(no subject)
Dec. 25th, 2018 10:11 pmLet ∑ be a symmetric, positive definite matrix. I have in mind a covariance matrix.
Diagonalize it:
∑ = P D P⁻¹
Since it’s symmetric, P⁻¹ = P’ (by which I mean, P transpose):
∑ = P D P’
Since it’s positive definite, all the elements in the diagonal matrix D are positive, so you can express D as the square of another diagonal matrix:
D = Q²
∑ = P Q² P’
Define
A = P Q P’
Note that A is symmetric.
Then
A’ A = P Q P’ P Q P’ = P Q² P’ = ∑
This means that quadratic forms of ∑ can be expressed as the lengths of vectors after being transformed by A:
|| A v ||² = v’ A’ A v = v’ ∑ v
I was thinking about this because of the optimization problem
Maximize u’ ∑ u subject to ||u|| = 1
In two dimensions, I can visualize this. The set allowed by the constraint is a circle. The image of that circle under A is an ellipse, since I interpret P and P’ as rotation matrices, and Q as scaling the x and y axes. Take a vector pointing to a point on the circle, rotate it clockwise, scale the axes, rotate it back counterclockwise.

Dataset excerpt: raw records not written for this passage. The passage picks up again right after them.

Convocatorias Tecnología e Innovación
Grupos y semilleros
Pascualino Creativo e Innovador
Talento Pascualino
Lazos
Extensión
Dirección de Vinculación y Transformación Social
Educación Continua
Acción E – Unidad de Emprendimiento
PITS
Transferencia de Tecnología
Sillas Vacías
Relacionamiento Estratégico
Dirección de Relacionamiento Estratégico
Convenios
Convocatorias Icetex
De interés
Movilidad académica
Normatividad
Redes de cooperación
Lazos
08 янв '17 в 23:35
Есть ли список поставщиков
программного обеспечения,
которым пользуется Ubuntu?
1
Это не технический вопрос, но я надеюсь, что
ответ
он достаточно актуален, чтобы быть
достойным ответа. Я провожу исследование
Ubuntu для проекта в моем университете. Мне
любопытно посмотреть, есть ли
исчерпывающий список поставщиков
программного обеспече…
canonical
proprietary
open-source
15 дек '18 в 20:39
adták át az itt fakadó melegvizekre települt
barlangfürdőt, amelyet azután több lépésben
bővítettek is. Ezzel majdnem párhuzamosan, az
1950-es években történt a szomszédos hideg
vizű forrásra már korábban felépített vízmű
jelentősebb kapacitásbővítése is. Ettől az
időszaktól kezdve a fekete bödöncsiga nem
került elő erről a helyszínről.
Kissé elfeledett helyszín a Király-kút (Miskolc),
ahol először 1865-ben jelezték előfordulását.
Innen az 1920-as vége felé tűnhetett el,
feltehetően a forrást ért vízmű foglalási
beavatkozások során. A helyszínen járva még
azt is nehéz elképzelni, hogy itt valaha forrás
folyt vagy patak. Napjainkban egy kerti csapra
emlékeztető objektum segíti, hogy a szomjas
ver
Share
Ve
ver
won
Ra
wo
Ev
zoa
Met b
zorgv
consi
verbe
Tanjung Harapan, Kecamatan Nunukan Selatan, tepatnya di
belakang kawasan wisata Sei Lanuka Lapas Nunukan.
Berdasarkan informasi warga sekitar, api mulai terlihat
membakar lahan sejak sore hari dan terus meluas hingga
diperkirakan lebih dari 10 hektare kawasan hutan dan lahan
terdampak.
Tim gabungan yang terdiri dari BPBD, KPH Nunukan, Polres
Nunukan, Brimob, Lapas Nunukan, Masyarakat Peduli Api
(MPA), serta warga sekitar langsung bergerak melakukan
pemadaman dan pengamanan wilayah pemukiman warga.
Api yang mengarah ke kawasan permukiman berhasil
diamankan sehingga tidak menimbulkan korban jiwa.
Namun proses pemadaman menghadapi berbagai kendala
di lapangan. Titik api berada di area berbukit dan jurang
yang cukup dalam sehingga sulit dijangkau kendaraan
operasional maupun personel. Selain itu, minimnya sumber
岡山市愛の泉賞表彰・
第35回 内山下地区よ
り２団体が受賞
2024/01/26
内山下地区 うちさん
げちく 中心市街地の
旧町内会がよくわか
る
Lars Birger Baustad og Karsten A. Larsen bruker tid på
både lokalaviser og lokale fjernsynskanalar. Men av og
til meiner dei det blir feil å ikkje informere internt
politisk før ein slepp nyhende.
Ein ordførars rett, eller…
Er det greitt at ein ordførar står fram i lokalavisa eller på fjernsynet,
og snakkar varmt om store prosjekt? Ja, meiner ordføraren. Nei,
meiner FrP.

Since u’ ∑ u = || A u ||², our goal is to get the point on the ellipse that is as far as possible from the center. So we want a vector Au that points along the major axis of the ellipse. And our maximum possible value will be the squared length of this vector.
It turns out this comes from a vector u which points along the major axis--this vector is an eigenvector, and it points along the major axis before and after the transformation. I came to that conclusion thinking about what A = P Q P’ does in three parts: rotate clockwise, scale the axes, rotate counterclockwise.